On Saturday, October 30, 2021 at 6:14:54 AM UTC-7, tgca...@gmail.com wrote:
> > The propositions of special relativity are expressed in terms of words with
> > their usual meanings, i.e., the definitions that everyone but you uses. For
> > example, the word "length" is defined to mean what the word "length" has
> > meant throughout human history (simultaneous distance between the end
> > points). In terms of the actual definitions of words corresponding to basic
> > physical concepts, the propositions of special relativity are all correct. Do you
> > agree?
>
> No. Your "history" is very narrow-minded. Arguing semantics instead of substance
> is irrelevant.

But *you* are the one who is playing semantic games rather than reasoning about substance. Look, in order to communicate, it is obviously necessary for people to agree on the meanings of the words they are using. You are redefining a word, and then making statements based on that redefinition, and you are frustrated when people say your statements are wrong.

Everyone else is using the word "length" with its actual meaning, i.e., if I hold up a meter stick (at rest in S) and note that the ends of a passing object coincide with the ends of the meter stick at a particular instant of time (in terms of S), then the length of the object in terms of S is one meter. You may not like using the word "length" to represent that, but if you like you can just spell out the meaning each time. It's just more convenient to have a word that signifies that meaning.

> You can make all the ridiculous strawmen you want.

That isn't a strawman (I am not claiming you think length is cranberry sauce), that is a reductio ad absurdum, meaning I am demonstrating that by redefining words we can make nonsense statements formally true. For example, if someone defined "length" to mean "ice cream cone", then length melts on a warm summer day. Yes, that's just semantic nonsense, but that's what *you* are doing.

> I simply apply a mathematician's definition...

I don't think that is true, you have given multiple inconsistent definitions. At times you use the word "length" to mean what everyone else refers to as "rest length", i.e., the real-valued scalar length [normal definition] of the object in terms of inertial coordinates in which it is at rest.
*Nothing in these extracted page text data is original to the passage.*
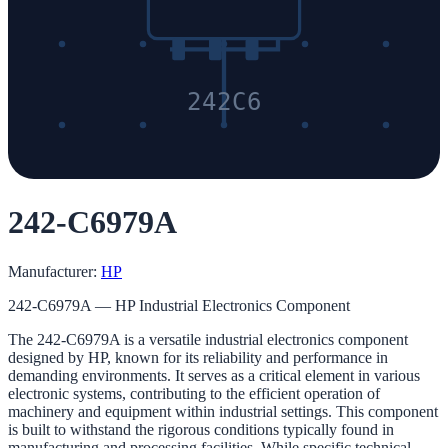
242C6
242-C6979A
Manufacturer:
HP
242-C6979A — HP Industrial Electronics Component
The 242-C6979A is a versatile industrial electronics component
designed by HP, known for its reliability and performance in
demanding environments. It serves as a critical element in various
electronic systems, contributing to the efficient operation of
machinery and equipment within industrial settings. This component
is built to withstand the rigorous conditions typically found in
manufacturing and processing facilities. While specific technical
But at other times you use the word "length" to refer to some complex-valued quantity that has no more to do with the normal meaning of the word "length" than cranberry sauce. Mathematicians are sticklers for consistency, and you are using "length" in very inconsistent ways, so you can't rightly claim to be using a mathematician's definition. If you have a single coherent and logically consistent definition of the "length" of a solid physical object, I'd like to hear it.
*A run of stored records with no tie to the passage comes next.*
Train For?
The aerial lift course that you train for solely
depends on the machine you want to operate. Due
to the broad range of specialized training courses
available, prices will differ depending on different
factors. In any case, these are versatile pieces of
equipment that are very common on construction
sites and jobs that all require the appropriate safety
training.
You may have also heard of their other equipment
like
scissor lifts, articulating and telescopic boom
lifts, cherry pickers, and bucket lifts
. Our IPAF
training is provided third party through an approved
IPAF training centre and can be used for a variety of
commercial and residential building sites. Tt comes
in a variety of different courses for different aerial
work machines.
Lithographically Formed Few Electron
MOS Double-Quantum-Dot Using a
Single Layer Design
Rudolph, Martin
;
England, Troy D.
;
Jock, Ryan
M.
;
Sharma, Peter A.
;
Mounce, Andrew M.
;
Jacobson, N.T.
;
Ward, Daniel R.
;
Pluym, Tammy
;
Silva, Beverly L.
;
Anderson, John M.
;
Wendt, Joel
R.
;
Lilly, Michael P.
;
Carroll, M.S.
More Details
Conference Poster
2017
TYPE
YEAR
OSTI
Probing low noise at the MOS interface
> When people point out that the meaning they assumed is not what I meant, I add
> enough detail to clarify the statement.

But, again, your clarifications are logically inconsistent (sometimes real-valued rest length, other times a complex-valued quantity that bears no relation at all to the normal meaning of the word). In essence, your clarifaction is like someone saying no no no, I'm using the word length to mean ice cream cone, and therefore my statement that length melts on a warm summer day is perfectly correct. To which everyone in the world responds "wow, that is a load of semantic silliness". (Again, not a straw man, a reductio ad absurdum.)

> Using definition 2 or 3 does not invalidate my argument.

You are just playing semantic games. In physics the spatial length of an object in terms of a specified system of coordinates x,t is the difference between the x coordinates of the ends of the object at equal values of the t coordinate. If you want to talk about some other quantity, then you should give it a different name to avoid confusion. And you should acknowledge that the propositions of special relativity (noting the specified meanings of the words) are all perfectly correct. Isn't that reasonable?